The age-old adage goes that to kick-start fat loss, you need to spend endless hours on the cardio machines at the gym. Strength training was for the meatheads who wanted to be the next Arnold Schwarzenegger, not for the trim men and women who were looking to drop a few pounds. Science doesn’t necessarily abide by adages, however, and this case is no different.
We now understand that to achieve optimal fitness results, a mixture of strength training and cardio is necessary. If you still need some convincing, read on to see exactly how strength training torches body fat. Gabriel Patterson, Winnipeg fitness and nutrition expert weighs in:
It’s true: When comparing cardio vs. strength training, cardio burns more calories. An hour of running will burn more calories than an hour of strength training.

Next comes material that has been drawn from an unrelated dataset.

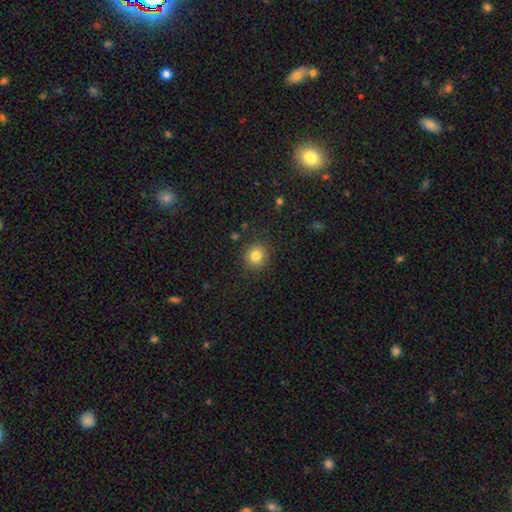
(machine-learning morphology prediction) A smooth galaxy with no disk features (83%) that is round (89%). Merging: none (89%).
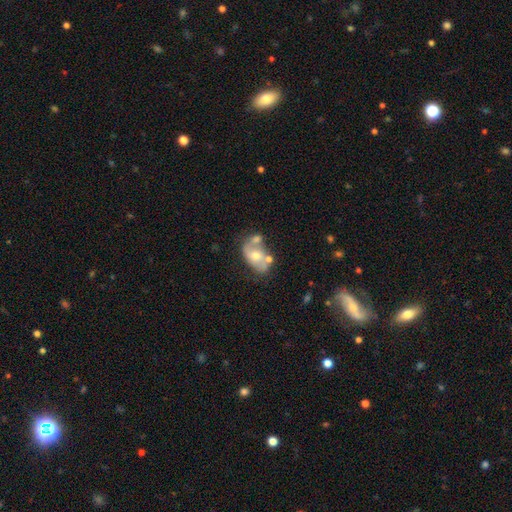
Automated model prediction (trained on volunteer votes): Overall: featured or disk (56%; smooth 37%). Edge-on disk: no (96%). Bar: no (69%). Spiral arms: yes (62%; no 38%). Bulge size: moderate (59%; small 34%). Merging: none (38%; merger 31%).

However, strength training is critical to building muscle, which in turn can lead to more dramatic weight loss. The reason for this is because, at rest, muscle burns more calories than does fat.
On a given day, muscle can burn between 7 and 13 calories per pound, while a pound of fat will only burn 2-5 calories over the same period. Therefore, you can potentially burn three times as many calories during a day, just as your resting metabolic rate, if you have muscle instead of fat. This notion also can bleed over into your post-workout burn, when muscles in need of significant repair from a shred session burn more calories healing themselves than do muscles tired after a run.

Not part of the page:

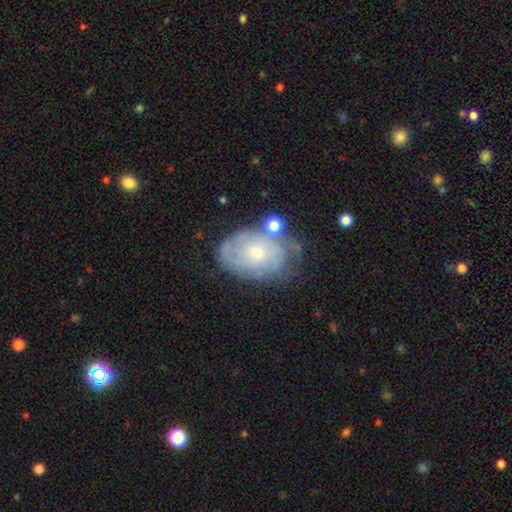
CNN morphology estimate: type=featured or disk (63%); edge-on=no (96%); bar=no (82%); spiral arms=yes (75%); bulge=small (56%); merging=none (59%).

The second main reason that strength training is critical during fat loss is that it helps preserve, or even build, the muscle mass that you have while restricting calories. When you’re in a caloric deficit, your body will burn muscle just as much as it will burn fat, and it’s hard to target one or the other doing cardio alone. You’ll lose weight for sure, but the odds are that weight will be a mixture of muscle and fat. There aren’t too many people who have a goal of “lose muscle mass,” so it’s necessary to find a way to preserve it. Enter strength training. Resistance workouts help tell your body that it needs all that muscle in order to make it through the day, and instead of burning it for fuel, it should preserve the tissue. Your body is then forced to burn fat for that energy, and voila; muscle mass is preserved. “Studies have shown that while following the right workout plan during a weight-loss period, almost 100 percent of skeletal muscle mass can be preserved,” stated Winnipeg trainer, Gabriel Patterson.

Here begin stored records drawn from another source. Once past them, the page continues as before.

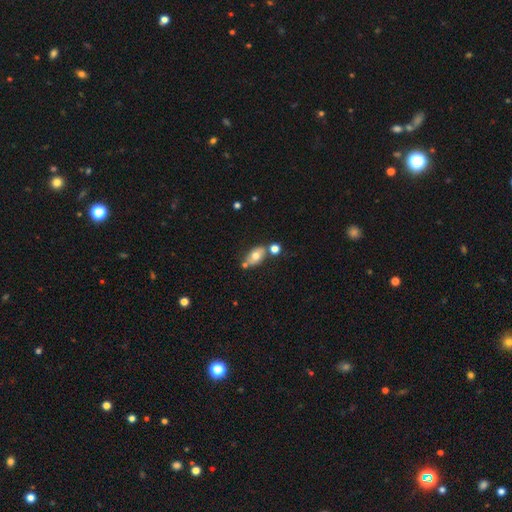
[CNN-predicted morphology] A smooth galaxy with no disk features (64%) that is in between round and cigar-shaped (85%). Merging: none (60%).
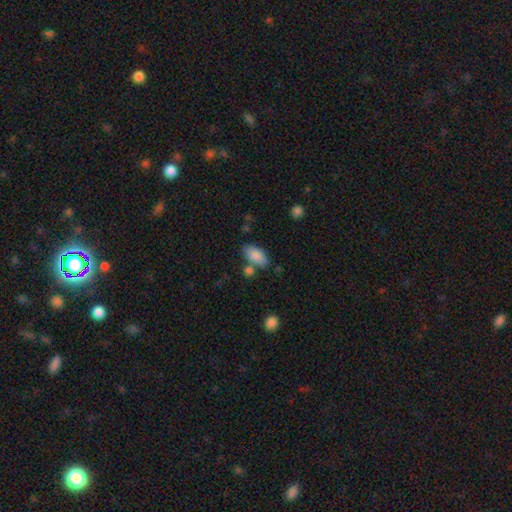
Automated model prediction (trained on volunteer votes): The model was most divided on "merging": none: 63%, minor disturbance: 16%, merger: 16%, major disturbance: 5%. More confident: how rounded — in between (92%); smooth or featured — smooth (86%).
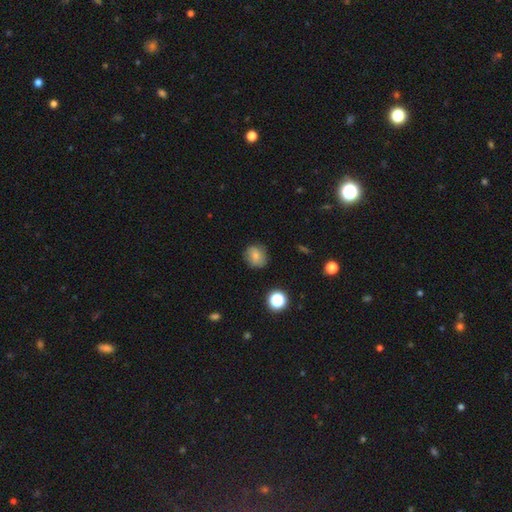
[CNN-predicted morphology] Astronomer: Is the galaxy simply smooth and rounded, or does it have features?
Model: smooth — 76%.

Ideally, you’re mixing cardio and strength training while trying to lose fat. Most experts and trainers agree that unless you’re in a competition or are an athlete, 3-4 days of strength training and 2-3 days of cardio per week are sufficient to help boost your resting metabolic rate and burn fat quickly and safely. Make sure you build recovery into your plan to give your body time to heal! Hopefully, this article helped you see why, instead of avoiding strength training, you should seek it out.